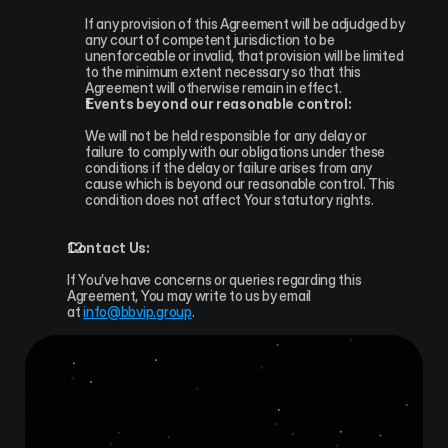
If any provision of this Agreement will be adjudged by 
any court of competent jurisdiction to be 
unenforceable or invalid, that provision will be limited 
to the minimum extent necessary so that this 
Agreement will otherwise remain in effect.
Events beyond our reasonable control:
We will not be held responsible for any delay or 
failure to comply with our obligations under these 
conditions if the delay or failure arises from any 
cause which is beyond our reasonable control. This 
condition does not affect Your statutory rights.
Contact Us:
If You’ve have concerns or queries regarding this 
Agreement, You may write to us by email 
at 
info@bbvip.group
.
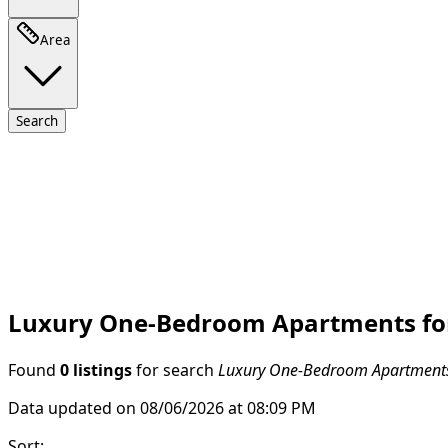
Area
Search
Luxury One-Bedroom Apartments for 
Found
0 listings
for search
Luxury One-Bedroom Apartments 
Data updated on 08/06/2026 at 08:09 PM
Sort
:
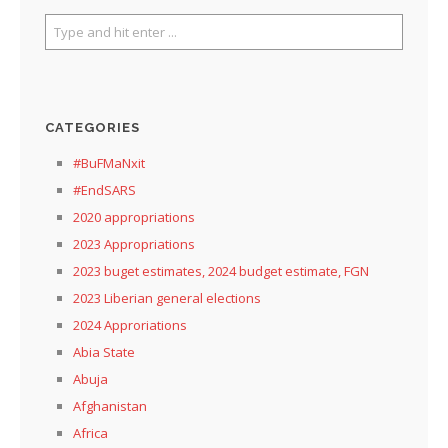
CATEGORIES
#BuFMaNxit
#EndSARS
2020 appropriations
2023 Appropriations
2023 buget estimates, 2024 budget estimate, FGN
2023 Liberian general elections
2024 Approriations
Abia State
Abuja
Afghanistan
Africa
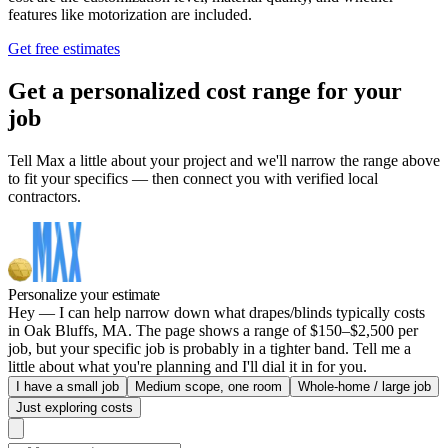
features like motorization are included.
Get free estimates
Get a personalized cost range for your
job
Tell Max a little about your project and we'll narrow the range above
to fit your specifics — then connect you with verified local
contractors.
Personalize your estimate
Hey — I can help narrow down what drapes/blinds typically costs
in Oak Bluffs, MA. The page shows a range of $150–$2,500 per
job, but your specific job is probably in a tighter band. Tell me a
little about what you're planning and I'll dial it in for you.
I have a small job
Medium scope, one room
Whole-home / large job
Just exploring costs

..............................

TO-DO ITEM
For this exercise, please output exactly the lines above starting at the line with "any court of competent jurisdiction to be" and ending at the line with "Agreement, You may write to us by email", ends included.

WRITTEN RESPONSE
any court of competent jurisdiction to be 
unenforceable or invalid, that provision will be limited 
to the minimum extent necessary so that this 
Agreement will otherwise remain in effect.
Events beyond our reasonable control:
We will not be held responsible for any delay or 
failure to comply with our obligations under these 
conditions if the delay or failure arises from any 
cause which is beyond our reasonable control. This 
condition does not affect Your statutory rights.
Contact Us:
If You’ve have concerns or queries regarding this 
Agreement, You may write to us by email 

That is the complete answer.